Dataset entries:
---+---

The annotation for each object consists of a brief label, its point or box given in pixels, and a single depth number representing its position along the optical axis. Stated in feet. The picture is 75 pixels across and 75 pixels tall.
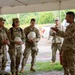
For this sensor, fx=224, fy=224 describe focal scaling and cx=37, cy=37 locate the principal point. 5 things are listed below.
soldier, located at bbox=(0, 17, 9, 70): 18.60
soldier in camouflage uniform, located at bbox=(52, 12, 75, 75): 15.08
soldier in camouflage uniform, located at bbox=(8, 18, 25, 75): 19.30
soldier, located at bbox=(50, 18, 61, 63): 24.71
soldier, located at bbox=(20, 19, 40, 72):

---+---

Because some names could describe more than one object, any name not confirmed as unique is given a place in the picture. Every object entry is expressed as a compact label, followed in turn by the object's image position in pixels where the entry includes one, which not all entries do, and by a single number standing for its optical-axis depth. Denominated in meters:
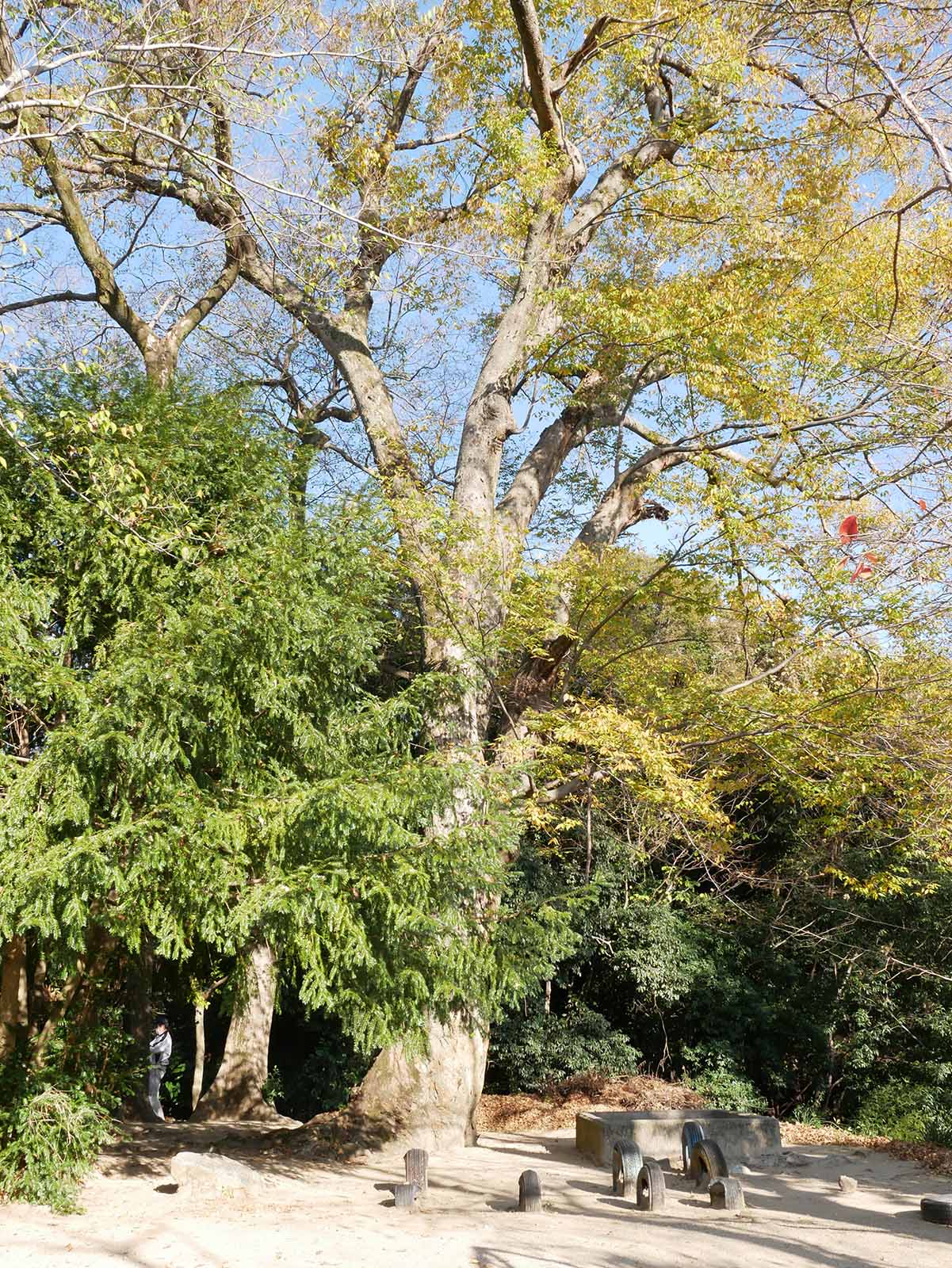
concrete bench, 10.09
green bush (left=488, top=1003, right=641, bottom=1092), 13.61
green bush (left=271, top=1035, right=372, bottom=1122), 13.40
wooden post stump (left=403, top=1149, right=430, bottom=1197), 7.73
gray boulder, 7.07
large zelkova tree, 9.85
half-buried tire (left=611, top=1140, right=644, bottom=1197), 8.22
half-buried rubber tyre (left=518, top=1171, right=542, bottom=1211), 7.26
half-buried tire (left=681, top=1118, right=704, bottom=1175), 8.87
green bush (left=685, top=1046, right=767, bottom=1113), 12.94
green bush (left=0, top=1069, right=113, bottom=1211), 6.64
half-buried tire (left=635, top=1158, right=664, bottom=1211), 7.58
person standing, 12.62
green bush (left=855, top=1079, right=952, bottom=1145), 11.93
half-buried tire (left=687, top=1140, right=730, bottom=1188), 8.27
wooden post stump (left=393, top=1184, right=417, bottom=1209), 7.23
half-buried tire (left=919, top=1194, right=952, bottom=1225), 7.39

---+---

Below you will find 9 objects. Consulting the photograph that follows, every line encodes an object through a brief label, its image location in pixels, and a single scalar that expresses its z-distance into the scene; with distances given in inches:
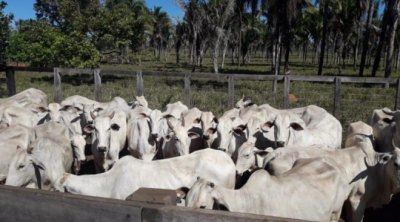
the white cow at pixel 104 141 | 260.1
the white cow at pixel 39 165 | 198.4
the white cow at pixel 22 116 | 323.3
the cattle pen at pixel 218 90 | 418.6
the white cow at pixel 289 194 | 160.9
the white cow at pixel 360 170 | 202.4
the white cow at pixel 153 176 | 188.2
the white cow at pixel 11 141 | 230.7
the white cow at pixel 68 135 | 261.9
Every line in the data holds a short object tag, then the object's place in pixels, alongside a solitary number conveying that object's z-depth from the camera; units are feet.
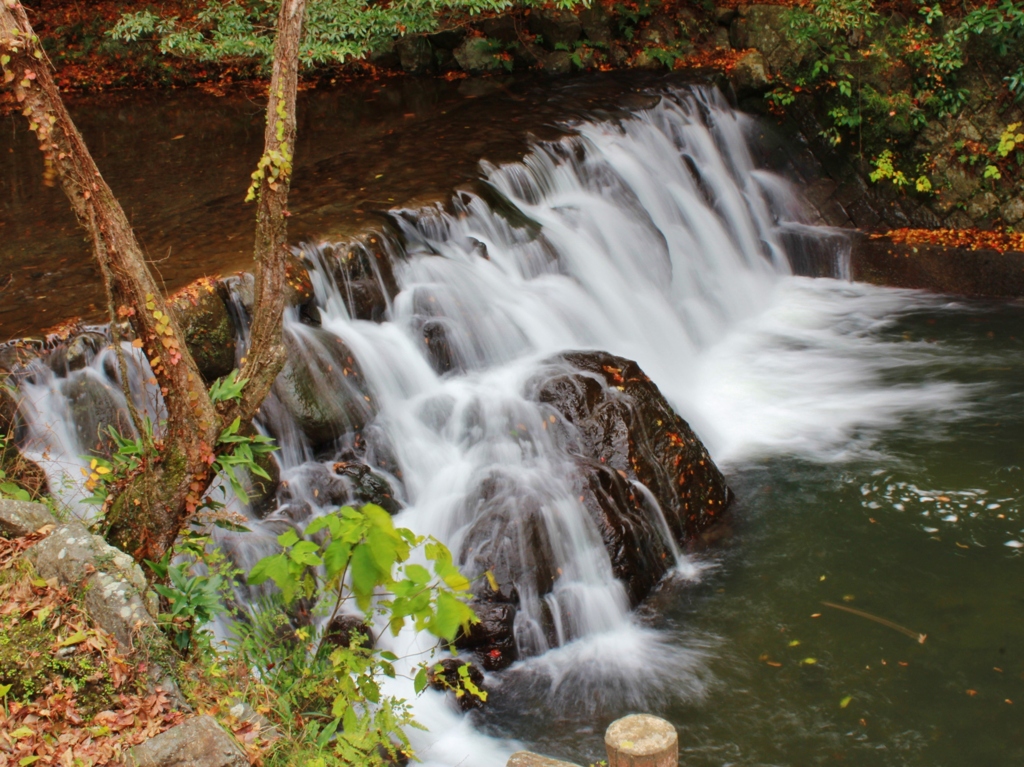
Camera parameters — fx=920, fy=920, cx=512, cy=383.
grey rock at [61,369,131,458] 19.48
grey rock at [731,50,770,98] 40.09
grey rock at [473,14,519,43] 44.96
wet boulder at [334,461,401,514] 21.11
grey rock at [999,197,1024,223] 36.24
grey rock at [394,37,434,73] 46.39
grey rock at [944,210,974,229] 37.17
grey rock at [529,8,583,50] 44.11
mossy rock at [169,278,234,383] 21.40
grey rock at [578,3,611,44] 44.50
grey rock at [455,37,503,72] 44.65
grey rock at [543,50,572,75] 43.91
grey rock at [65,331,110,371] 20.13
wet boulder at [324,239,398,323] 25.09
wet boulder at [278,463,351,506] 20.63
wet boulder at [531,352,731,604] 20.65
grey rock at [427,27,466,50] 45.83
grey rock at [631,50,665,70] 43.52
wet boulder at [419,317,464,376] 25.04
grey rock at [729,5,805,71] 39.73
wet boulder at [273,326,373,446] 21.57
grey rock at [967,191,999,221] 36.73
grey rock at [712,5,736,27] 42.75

---+---

Starting with the line above that holds "the white cow at pixel 11 141 | 230.7", restate each line word for word up to and including the line that holds "Camera parameters —". Drop the pictures.

the white cow at pixel 11 141 | 230.7
the white cow at pixel 68 135 | 261.9
Every line in the data holds a short object tag, then the object's place in pixels, alongside a solitary number conveying that object's z-depth from the camera; units are feet.
Camera parameters — fx=920, fy=920, cx=512, cy=383.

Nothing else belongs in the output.